Elle s'enfuit avec le film, mais elle n'a pas beaucoup de concurrence. Hormis DiCaprio et Maguire, les principaux acteurs sont britanniques ou australiens et ont des notes américaines, comme leurr's, harrrrd. Tom Buchanan de Joel Edgerton est à peu près au même niveau que Cal Hockley de Billy Zane dansTitanesque,Le dernier riche rival de Léo pour l'affection de son âme sœur. Mais la version de Fitzgerald ne devrait-elle pas être un peu plus nuancée que la contrefaçon de Cameron ? Jason Clarke, qui incarne le mécanicien Wilson comme s'il rivalisait avec des clowns et des éléphants pour attirer l'attention du public, aura de la chance si personne ne le reconnaît à cause de son rôle fascinant de bourreau de plus en plus torturé dansZéro Sombre Trente.Dans le rôle de Myrtle condamné, Isla Fisher suggère que Bernadette Peters a cruellement besoin d'une ballade à couper le souffle à Broadway.

Vous pouvez trouver à redire à pratiquement toutes les scènes du film de Luhrmann.Le magnifique Gatsby- et pourtant, malgré toutes les fausses notes, Fitzgerald (et les excès sur lesquels il écrivait et vivait) s'en sort. L'extravagance déco des grandes scènes de fête est captivante. Luhrmann jette de l'argent à l'écran d'une manière qui rappelle positivement celle de Gatsby, vous frappant intentionnellement et sans le thème du gaspillage prodigue. Je l'imaginais diriger le spectacle tout en repoussant, comme Gatsby, les appels téléphoniques d'hommes d'argent louches : « Vous avez dépensé un million de dollars en feux d'artifice ? Vous aviez besoin de combien de paires de jumeaux sur combien de fontaines pour un seul shot ?Putz! »

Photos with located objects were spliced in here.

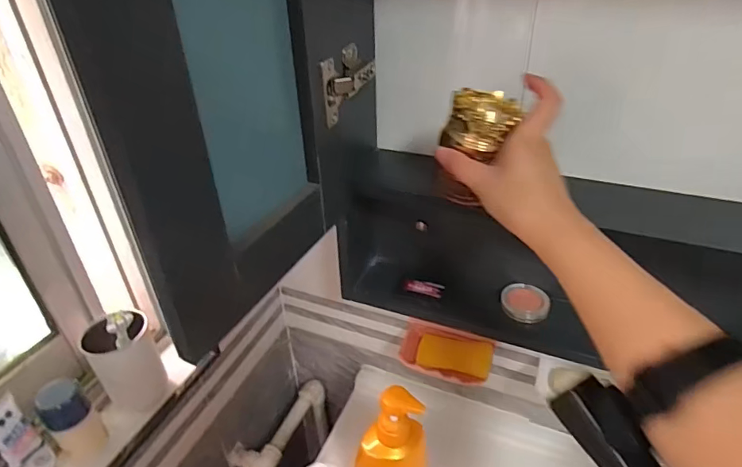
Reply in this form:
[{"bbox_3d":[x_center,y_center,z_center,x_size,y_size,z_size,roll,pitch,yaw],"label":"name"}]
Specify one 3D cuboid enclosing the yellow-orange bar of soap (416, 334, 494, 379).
[{"bbox_3d":[0.121,0.179,0.679,0.103,0.025,0.053,8,57,18],"label":"yellow-orange bar of soap"}]

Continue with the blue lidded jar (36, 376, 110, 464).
[{"bbox_3d":[-0.348,0.217,0.548,0.048,0.098,0.048,-1,34,1],"label":"blue lidded jar"}]

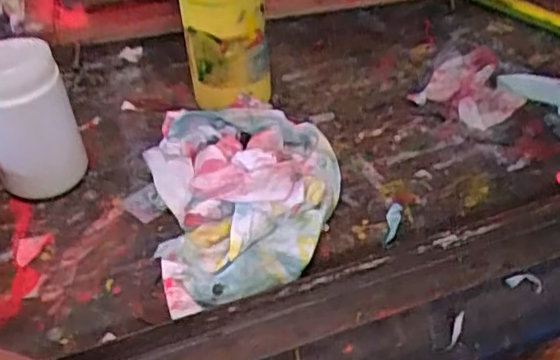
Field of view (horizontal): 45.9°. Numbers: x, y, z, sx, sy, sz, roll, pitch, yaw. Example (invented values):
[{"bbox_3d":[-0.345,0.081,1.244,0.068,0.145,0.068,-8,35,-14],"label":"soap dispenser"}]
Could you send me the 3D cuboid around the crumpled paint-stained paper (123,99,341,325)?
[{"bbox_3d":[-0.044,-0.002,0.674,0.208,0.053,0.272,-11,44,-8],"label":"crumpled paint-stained paper"}]

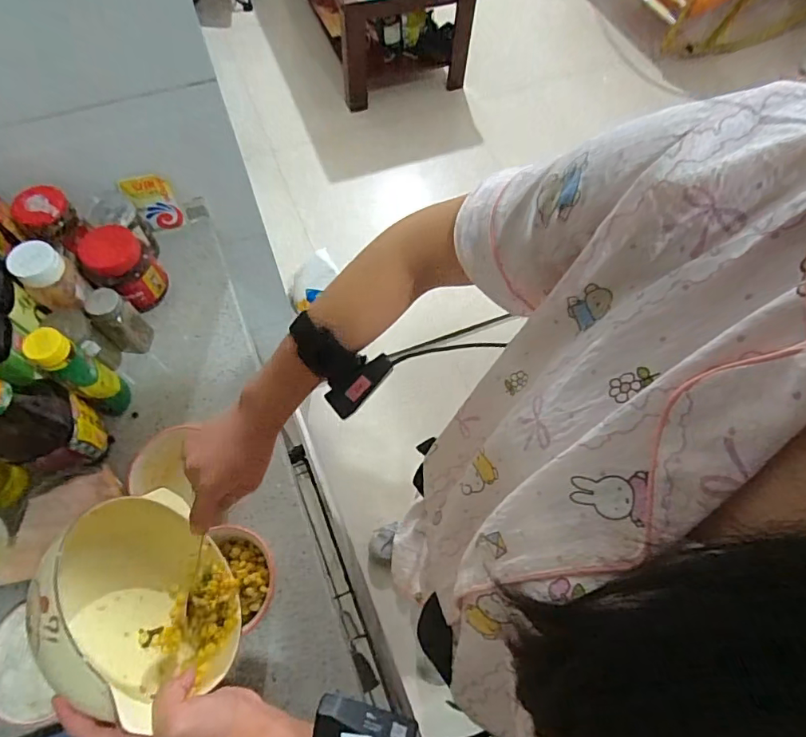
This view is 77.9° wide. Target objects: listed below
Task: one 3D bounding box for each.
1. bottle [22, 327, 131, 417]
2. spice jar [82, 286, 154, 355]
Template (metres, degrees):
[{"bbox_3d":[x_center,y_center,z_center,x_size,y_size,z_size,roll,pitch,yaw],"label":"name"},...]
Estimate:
[{"bbox_3d":[-0.391,0.006,0.612,0.048,0.163,0.047,32,68,13],"label":"bottle"},{"bbox_3d":[-0.383,-0.062,0.676,0.050,0.116,0.049,1,65,-1],"label":"spice jar"}]

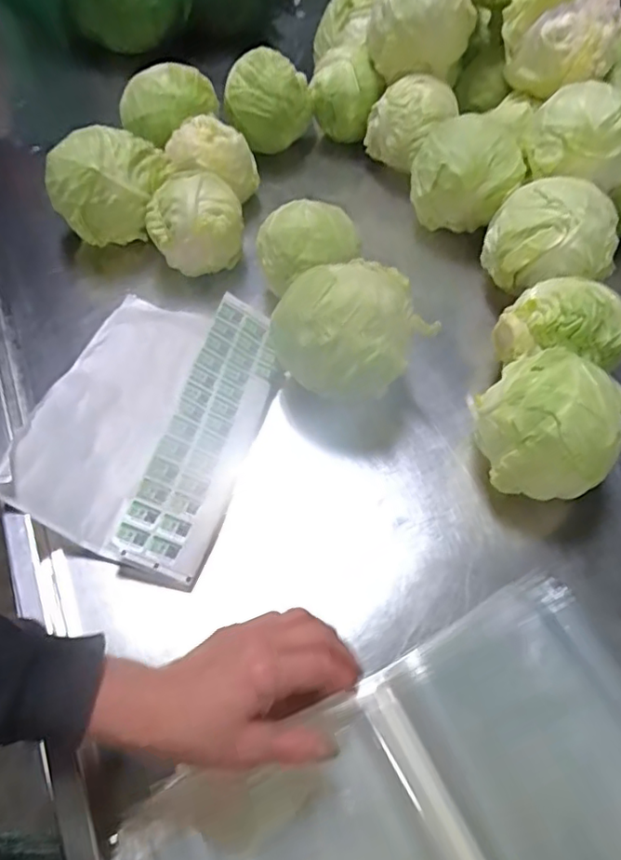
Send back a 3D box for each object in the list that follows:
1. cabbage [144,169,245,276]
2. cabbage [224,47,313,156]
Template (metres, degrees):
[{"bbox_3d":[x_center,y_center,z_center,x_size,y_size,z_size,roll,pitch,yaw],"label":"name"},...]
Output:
[{"bbox_3d":[-0.126,-0.224,0.662,0.098,0.104,0.088,1,57,-2],"label":"cabbage"},{"bbox_3d":[-0.058,-0.440,0.793,0.113,0.094,0.121,-5,57,-5],"label":"cabbage"}]

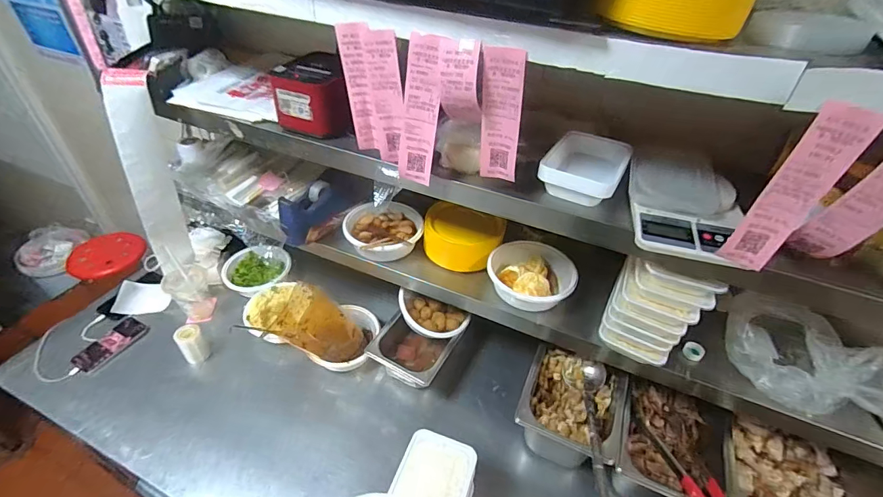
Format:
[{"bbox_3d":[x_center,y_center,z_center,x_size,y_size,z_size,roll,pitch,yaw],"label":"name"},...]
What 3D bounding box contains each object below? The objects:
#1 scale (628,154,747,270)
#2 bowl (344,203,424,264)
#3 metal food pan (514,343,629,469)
[{"bbox_3d":[0.352,-0.068,0.607,0.154,0.043,0.214,14,41,13],"label":"scale"},{"bbox_3d":[-0.126,-0.039,0.913,0.162,0.054,0.178,2,40,-1],"label":"bowl"},{"bbox_3d":[0.246,0.325,0.823,0.176,0.144,0.199,18,42,17],"label":"metal food pan"}]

Concernant la musique anachronique (Jay-Z, Gershwin, n'importe qui), je ne prends aucune position, car le film serait à 100 pour cent un ersatz même avec du jazz d'époque. Les décors ressemblent à une projection sur écran arrière, de sorte que la 3D, qui fait sortir les acteurs des arrière-plans artificiels, semble inhabituellement organique. C’est une erreur de croire que les adaptations cinématographiques de nos livres les plus vénérés nécessitent une formalité et un regard constant. Les romanciers sautent dans le temps, soulignant ceci, ignorant cela. Luhrmann n'est pas Abel Gance ou FW Murnau, mais ses rythmes syncopés, son utilisation libérale de la narration et son tissage constant du présent et du passé (ses flashbacks sont véritablement flash) évoquent le cinéma muet dans sa forme la plus libre. On pourrait même affirmer que le film se redresse trop au cours de la dernière demi-heure et qu'il devait êtreplusvulgaire – il se détend lorsque l’étau autour de Gatsby se resserre. Vous pouvez grincer des dents tout au long de LuhrmannLe magnifique Gatsbyet repartez toujours avec un nouvel aperçu du génie du roman. Il s'agit du rêve de faire les choses fort, vite et avec grand style. Il s’agit d’avoir le plus gros budget, vieux sport.

*Cet article a été initialement publié dans le numéro du 13 mai 2013 deRevue new-yorkaise.